EXCERPT –
· · · · ·
Port City Music Hall, Portland, Maine, November 1, 2015

Reviewed by Fred Frawley

The Infamous Stringdusters In Concert Port City Music Hall Portland, Maine November 1, 2015 By Fred Smith

The Infamous Stringdusters faced a mixed bag going into their show. Portland is a small city (60,000 souls, maybe 200,000 in the metro area); it was a Sunday night, the night after the annual Halloween blowout; the band has skipped Portland their last couple of times through the Northeast.

It didn't matter. Not a bit. The Stringdusters, known for their powerhouse stage presence, delivered a strong, multi-layered show, supporting their claim as one of the most talented jamgrass bands afoot.

The Stringdusters' live shows change nightly; no set list has a shelf-life of more than 24 hours, and in fact, the band is more likely than not to change up mid-show. The Portland show exemplified this. The first session featured one or two songs of their standard repertoire, but was peppered with tracks generally only heard live. "Mountain Town," sung beautifully by Dobro player Andy Hall was a standout, as was "Fearless" and a mystically-turned Peter Rowan tune.

After the exploration of the first set, the second set surprised in a different way, featuring a rich collection of Stringdusters' standbys ("Seventeen Cents," "Walking On The Moon," "Get On Down The Road") played with a new voice, as if they had been in the larder for a year or so, and came out richer and riper. In typical Stringdusters' style, they were (mostly) connected by clever instrumental interludes.

The set also featured Andy Falco's animated singing and playing on "Don't Let That Deal Go Down," and Hall scorching another Grateful Dead number "Scarlet Begonias," as the pre-encore show closer. Travis Book lays a solid bass bottom at all times, masterfully sings a lot of lead and displays fresh phrasing and energy in his work (just by example, another Stringdusters' chestnut "Get It While You Can").

Startlingly, the defining piece of the second set was "Angeline The Baker," a centuries-old traditional song that careered from stage left (guitarist Falco) to stage right (Chris Pandolfi on banjo) to the sweet spot on the middle with Hall's crazy-good Dobro licks trading places with Jeremy Garrett's cranking fiddle strokes. Back to Falco at stage left. And repeat. The hoary old "Angeline" was given new life. Not content, a few songs later, The Stringdusters did the same with "Home Of The Red Fox."

The five Stringdusters, who are estimably assisted by their longtime sound engineer Drew Becker, still feed off each other, and seem as giddy as the crowd in discovering where the music will go. Good show.
· · · · ·
DATA EXCERPT –
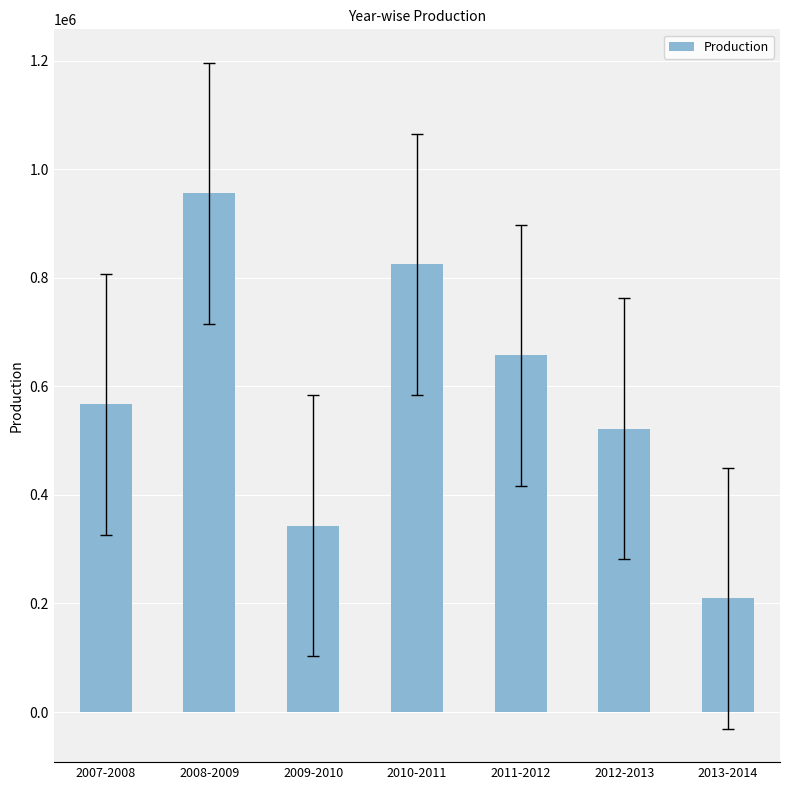

What is the maximum value shown in the chart?

956109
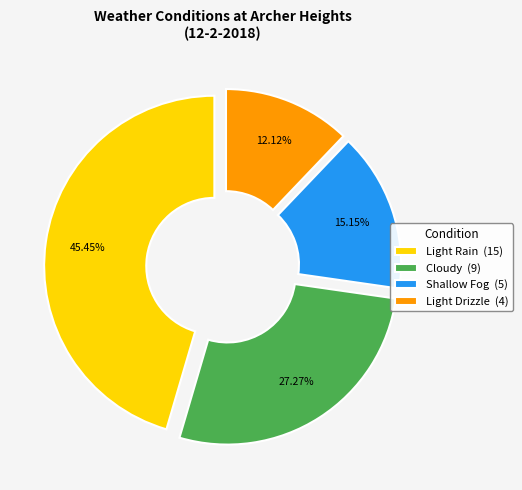

Rank the categories by value from highest to lowest.

Light Rain, Cloudy, Shallow Fog, Light Drizzle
· · · · ·
REQUIRED WORK –
Answer these from the concert review above:
(a) Which instrument does Andy Hall play?
(b) Which song served as the pre-encore show closer?
(c) Who is the band's longtime sound engineer?

EXPECTED OUTPUT –
(a) Dobro
(b) "Scarlet Begonias"
(c) Drew Becker